Revamp of historic proportions

RESTORING a heritage property to its former glory can be an expensive and time-consuming exercise.

But it’s a challenge enthusiastically taken on by Mark and Tracey Weber, who have extensively renovated Western Australia’s oldest hotel during the past six years, and have even more elaborate plans in the pipeline.

Mrs Weber says her husband’s efforts at Guildford’s Rose & Crown Hotel are all about passion.

“He won’t sit still, that’s the thing, and he’s always drawing at home, still mucking around at 2am,” she told Gusto.

The Webers are interior designers by trade – Mr Weber’s MW Design previously fitted out Perth hospitality venues including Matilda Bay Restaurant, while Mrs Weber’s Interior Fayre specialises in soft furnishings – so it’s understandable that the grandeur of the almost 170-year-old building, erected by Thomas Jecks in 1841, immediately attracted their attention.

The pair’s love of the region and their desire to operate a local hospitality business led them to purchase the hotel (with four accommodation rooms upstairs, one large function room, a kitchen, restaurant and a sunken beer garden) for about $1 million in 2004.

“We’d been looking in the area for a bed and breakfast to buy but hadn’t had much luck,” Mr Weber says.

“So we walked in and fell in love with it. Within three days we’d signed a deal.”

Unfortunately the hotel immediately fell into receivership and then liquidation while waiting for the liquor licence to be transferred across from the previous owner, which usually takes around four to six weeks.

The Inchant Brewing Company located onsite also wound up shortly after the purchase when it became clear it would be too difficult to make it a viable operation.

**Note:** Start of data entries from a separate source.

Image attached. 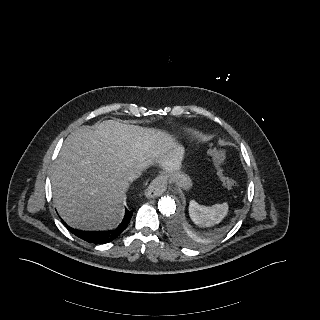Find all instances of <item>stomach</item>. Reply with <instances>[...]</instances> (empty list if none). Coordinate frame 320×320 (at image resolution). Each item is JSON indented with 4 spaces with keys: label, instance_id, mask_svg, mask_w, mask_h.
I'll list each match as a JSON object with an SVG mask.
<instances>
[{
    "label": "stomach",
    "instance_id": "obj_1",
    "mask_svg": "<svg viewBox=\"0 0 320 320\" xmlns=\"http://www.w3.org/2000/svg\"><path fill=\"white\" fill-rule=\"evenodd\" d=\"M164 179L175 182L179 187L189 189L192 186V181L186 174L182 173L178 167H176L171 173L164 176Z\"/></svg>",
    "mask_w": 320,
    "mask_h": 320
}]
</instances>
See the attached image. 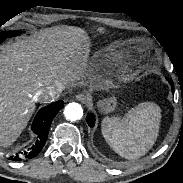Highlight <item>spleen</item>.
I'll return each mask as SVG.
<instances>
[{"label":"spleen","instance_id":"3e777b00","mask_svg":"<svg viewBox=\"0 0 183 183\" xmlns=\"http://www.w3.org/2000/svg\"><path fill=\"white\" fill-rule=\"evenodd\" d=\"M160 117V108L156 104L140 103L122 119L105 117L102 133L116 153L126 159H135L144 155L155 143Z\"/></svg>","mask_w":183,"mask_h":183}]
</instances>
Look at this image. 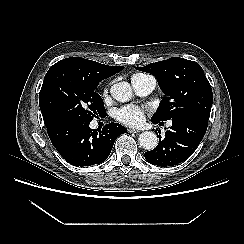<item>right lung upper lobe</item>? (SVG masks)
<instances>
[{
	"label": "right lung upper lobe",
	"mask_w": 244,
	"mask_h": 244,
	"mask_svg": "<svg viewBox=\"0 0 244 244\" xmlns=\"http://www.w3.org/2000/svg\"><path fill=\"white\" fill-rule=\"evenodd\" d=\"M124 66H108L80 57L63 59L54 64L49 71L58 70L90 85L120 72Z\"/></svg>",
	"instance_id": "1"
}]
</instances>
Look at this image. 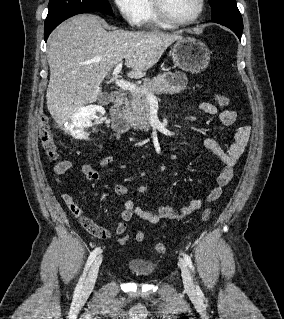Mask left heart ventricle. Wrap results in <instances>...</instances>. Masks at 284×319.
<instances>
[{
  "label": "left heart ventricle",
  "instance_id": "1",
  "mask_svg": "<svg viewBox=\"0 0 284 319\" xmlns=\"http://www.w3.org/2000/svg\"><path fill=\"white\" fill-rule=\"evenodd\" d=\"M168 13L177 19H188L198 10V0H163Z\"/></svg>",
  "mask_w": 284,
  "mask_h": 319
}]
</instances>
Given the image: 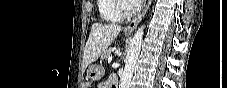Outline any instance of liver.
Returning <instances> with one entry per match:
<instances>
[{
	"mask_svg": "<svg viewBox=\"0 0 227 88\" xmlns=\"http://www.w3.org/2000/svg\"><path fill=\"white\" fill-rule=\"evenodd\" d=\"M121 31V26L117 24L94 23L91 27L89 38L84 48L83 64L88 66L96 61L105 51Z\"/></svg>",
	"mask_w": 227,
	"mask_h": 88,
	"instance_id": "1",
	"label": "liver"
}]
</instances>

“It was pretty risky at the time, we had our house and everything on the line,” Mr Weber says.

“But I always believed in the area, I always felt there was a requirement for something of a better standard out here without going too far upmarket – something for the everyday guy to go to where he didn’t have to worry about ducking punches.”

Shortly after the Webers had formally taken possession and began assessing priority restoration projects, the scale of renovations required was highlighted by an accident on site – a fridge fell through the rotten wooden floorboards into the damp cellar below.

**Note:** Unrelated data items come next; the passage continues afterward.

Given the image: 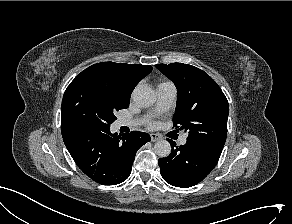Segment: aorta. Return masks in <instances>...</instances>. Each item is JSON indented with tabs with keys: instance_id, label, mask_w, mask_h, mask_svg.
Here are the masks:
<instances>
[{
	"instance_id": "obj_1",
	"label": "aorta",
	"mask_w": 292,
	"mask_h": 224,
	"mask_svg": "<svg viewBox=\"0 0 292 224\" xmlns=\"http://www.w3.org/2000/svg\"><path fill=\"white\" fill-rule=\"evenodd\" d=\"M133 99L140 107H150L156 101L155 92L148 86H138L133 92ZM154 152L159 157H167L171 153V145L167 140L157 141L154 145Z\"/></svg>"
}]
</instances>
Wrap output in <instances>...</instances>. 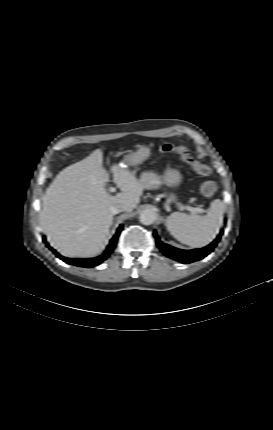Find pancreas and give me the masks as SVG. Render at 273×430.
Instances as JSON below:
<instances>
[{"label":"pancreas","instance_id":"obj_1","mask_svg":"<svg viewBox=\"0 0 273 430\" xmlns=\"http://www.w3.org/2000/svg\"><path fill=\"white\" fill-rule=\"evenodd\" d=\"M140 183L143 189H155L158 188L162 183V177L154 172H144L141 174Z\"/></svg>","mask_w":273,"mask_h":430}]
</instances>
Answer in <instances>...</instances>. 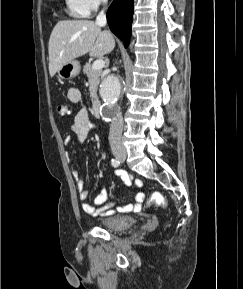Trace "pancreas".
I'll list each match as a JSON object with an SVG mask.
<instances>
[{"mask_svg":"<svg viewBox=\"0 0 243 289\" xmlns=\"http://www.w3.org/2000/svg\"><path fill=\"white\" fill-rule=\"evenodd\" d=\"M83 72L87 75L89 81V92L92 101L97 99V89L100 83L101 69H93L90 63L83 66Z\"/></svg>","mask_w":243,"mask_h":289,"instance_id":"pancreas-1","label":"pancreas"}]
</instances>
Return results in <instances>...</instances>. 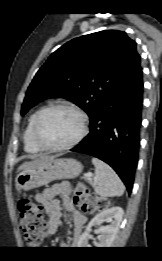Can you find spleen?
Here are the masks:
<instances>
[{
	"label": "spleen",
	"mask_w": 162,
	"mask_h": 261,
	"mask_svg": "<svg viewBox=\"0 0 162 261\" xmlns=\"http://www.w3.org/2000/svg\"><path fill=\"white\" fill-rule=\"evenodd\" d=\"M92 163L95 166V179L98 181L93 185L95 193L102 197L121 196L125 187L116 172L97 158H92Z\"/></svg>",
	"instance_id": "obj_1"
}]
</instances>
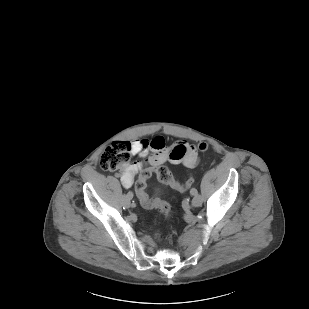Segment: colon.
<instances>
[{
	"instance_id": "5ec220e1",
	"label": "colon",
	"mask_w": 309,
	"mask_h": 309,
	"mask_svg": "<svg viewBox=\"0 0 309 309\" xmlns=\"http://www.w3.org/2000/svg\"><path fill=\"white\" fill-rule=\"evenodd\" d=\"M207 149V143L201 142L198 144L199 151L205 152ZM131 152L132 146L130 142L116 141L102 152L100 156V167L103 170L110 172L119 171L126 166L130 159ZM152 173H155L159 180L178 191H184L191 188L194 184V176L190 175L184 182H179L173 177L170 170L165 166H158L152 171L144 169L140 172L138 180L135 184V190L141 205L147 209L158 207L163 214L167 216L171 212L170 206L161 200L151 199L146 192V181ZM154 237L156 240L160 241L162 239V234L160 232H156Z\"/></svg>"
}]
</instances>
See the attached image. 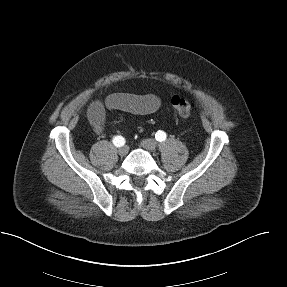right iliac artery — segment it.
<instances>
[{"mask_svg": "<svg viewBox=\"0 0 287 287\" xmlns=\"http://www.w3.org/2000/svg\"><path fill=\"white\" fill-rule=\"evenodd\" d=\"M112 141L117 147H121L125 144V139L122 136H115Z\"/></svg>", "mask_w": 287, "mask_h": 287, "instance_id": "82829eb1", "label": "right iliac artery"}]
</instances>
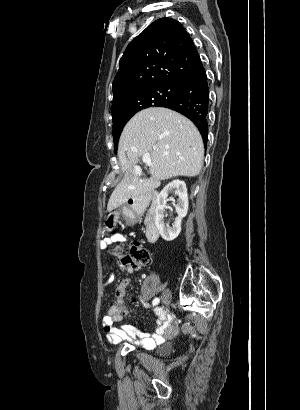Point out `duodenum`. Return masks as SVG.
Wrapping results in <instances>:
<instances>
[{
  "label": "duodenum",
  "instance_id": "1",
  "mask_svg": "<svg viewBox=\"0 0 300 410\" xmlns=\"http://www.w3.org/2000/svg\"><path fill=\"white\" fill-rule=\"evenodd\" d=\"M157 194L153 193L145 198H134L131 202L134 215L145 214V238L149 243H154L159 237L156 222ZM131 222H136L133 215L128 216Z\"/></svg>",
  "mask_w": 300,
  "mask_h": 410
}]
</instances>
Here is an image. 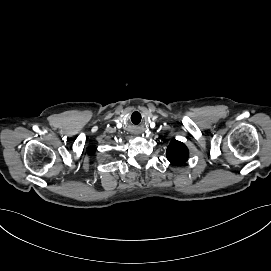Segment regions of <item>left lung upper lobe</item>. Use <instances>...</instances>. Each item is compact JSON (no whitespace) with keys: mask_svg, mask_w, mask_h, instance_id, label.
I'll list each match as a JSON object with an SVG mask.
<instances>
[{"mask_svg":"<svg viewBox=\"0 0 271 271\" xmlns=\"http://www.w3.org/2000/svg\"><path fill=\"white\" fill-rule=\"evenodd\" d=\"M166 155L171 164L179 166L188 159L189 152L184 143L172 139L167 147Z\"/></svg>","mask_w":271,"mask_h":271,"instance_id":"5c2ea615","label":"left lung upper lobe"}]
</instances>
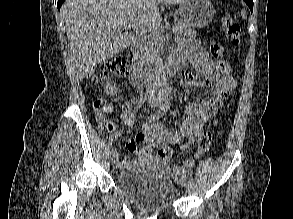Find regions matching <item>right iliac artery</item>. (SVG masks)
Returning <instances> with one entry per match:
<instances>
[{
	"label": "right iliac artery",
	"mask_w": 293,
	"mask_h": 219,
	"mask_svg": "<svg viewBox=\"0 0 293 219\" xmlns=\"http://www.w3.org/2000/svg\"><path fill=\"white\" fill-rule=\"evenodd\" d=\"M163 101H164V103H163L162 107L158 111L154 112L151 115V117L149 119L150 122L158 120L160 117H162L163 115H165L167 113V111L169 110V108L171 106V101H170V97H169L168 92H165L163 94ZM115 152H116V149L113 148L111 150V153L113 154Z\"/></svg>",
	"instance_id": "1"
}]
</instances>
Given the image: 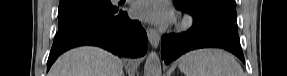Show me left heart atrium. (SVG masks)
<instances>
[{
	"mask_svg": "<svg viewBox=\"0 0 287 76\" xmlns=\"http://www.w3.org/2000/svg\"><path fill=\"white\" fill-rule=\"evenodd\" d=\"M135 17L153 23H165L173 14L164 0H138L132 7Z\"/></svg>",
	"mask_w": 287,
	"mask_h": 76,
	"instance_id": "39dd6f15",
	"label": "left heart atrium"
}]
</instances>
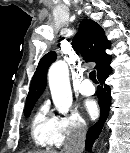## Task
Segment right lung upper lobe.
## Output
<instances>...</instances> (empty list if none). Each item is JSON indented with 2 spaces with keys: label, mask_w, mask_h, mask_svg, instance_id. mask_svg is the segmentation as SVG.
<instances>
[{
  "label": "right lung upper lobe",
  "mask_w": 130,
  "mask_h": 153,
  "mask_svg": "<svg viewBox=\"0 0 130 153\" xmlns=\"http://www.w3.org/2000/svg\"><path fill=\"white\" fill-rule=\"evenodd\" d=\"M72 45L76 51L82 53L85 61L96 62L97 75L110 65L111 56L105 53V49L110 47V42L106 39L104 30L93 20L81 21ZM55 60L54 51H50L41 58L30 85L26 105L36 102L43 93L47 82V70Z\"/></svg>",
  "instance_id": "1"
}]
</instances>
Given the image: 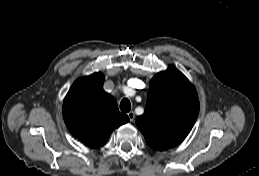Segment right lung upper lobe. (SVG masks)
<instances>
[{
  "label": "right lung upper lobe",
  "instance_id": "1",
  "mask_svg": "<svg viewBox=\"0 0 259 176\" xmlns=\"http://www.w3.org/2000/svg\"><path fill=\"white\" fill-rule=\"evenodd\" d=\"M104 75L94 73L76 80L63 103L68 130L86 146L104 145L111 132L129 121L119 112L115 99L103 90Z\"/></svg>",
  "mask_w": 259,
  "mask_h": 176
}]
</instances>
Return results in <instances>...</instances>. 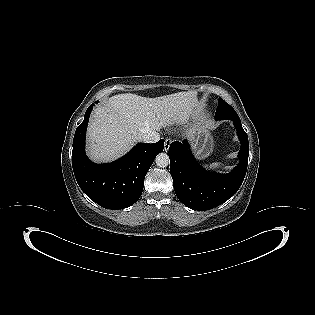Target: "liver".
Instances as JSON below:
<instances>
[{
  "instance_id": "obj_1",
  "label": "liver",
  "mask_w": 315,
  "mask_h": 315,
  "mask_svg": "<svg viewBox=\"0 0 315 315\" xmlns=\"http://www.w3.org/2000/svg\"><path fill=\"white\" fill-rule=\"evenodd\" d=\"M197 92H178L156 98L126 93L110 97L91 115L87 129L88 154L109 162L128 152L144 134L196 116Z\"/></svg>"
}]
</instances>
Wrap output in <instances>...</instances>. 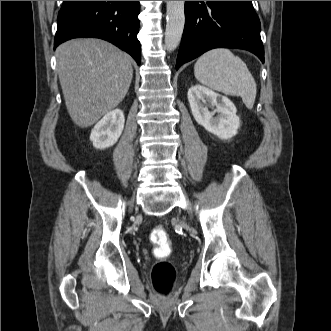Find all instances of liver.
I'll use <instances>...</instances> for the list:
<instances>
[{"mask_svg":"<svg viewBox=\"0 0 331 331\" xmlns=\"http://www.w3.org/2000/svg\"><path fill=\"white\" fill-rule=\"evenodd\" d=\"M57 68L67 111L86 128L116 108L130 87V58L95 38L73 39L56 50Z\"/></svg>","mask_w":331,"mask_h":331,"instance_id":"obj_1","label":"liver"}]
</instances>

“There was lots of hidden stuff, even as a designer and being aware of what it costs to do a fit-out, we were shocked at how much it cost,” Mr Weber says.

“We’ve probably put about $3 million into it over the six years.”

However, the first two years of ownership coincided with the greatest property boom in the state’s history, which helped to alleviate some of the restoration costs thanks to the support of the Webers’ bank and some (albeit limited) assistance from the Heritage Council.

While Mr Weber suggests delays with the City of Swan’s approvals for the improvements was a key challenge, the biggest challenge was learning the business.

“I tried running it under management for a time and other things but in the end you have to do the 100 hours per week yourself,” he says.

After buying the neighbouring 28-room motel in 2007 for just under $3 million, Mr Weber says revenues across both businesses has grown from $500,000 a year in 2004 to about $6 million, employing up to 75 people in peak season.

“All your profit is there (in the motel), there’s no profit here, it’s very fine margins,” he says.

And the pair suggests success would not have been possible without their staff, a fact recognised when 14 employees were rewarded with a trip to Bali in February.

Over the past six years, the Webers have redesigned the main kitchen three times and plan to build a satellite kitchen with an outdoor pizza oven at one end of the old camel stables (earmarked for future use as function rooms after recent renovations) as well as another freestanding bar.

They’ve also renovated the onsite chapel and the neighbouring White Barn, upgraded the downstairs cellar and brought in botanist and friend, Margie Clemmer, to raise and extend the sunken beer garden.

And there’s still more to come.

“The thing about heritage is getting people to use all the spaces available,” Mr Weber says.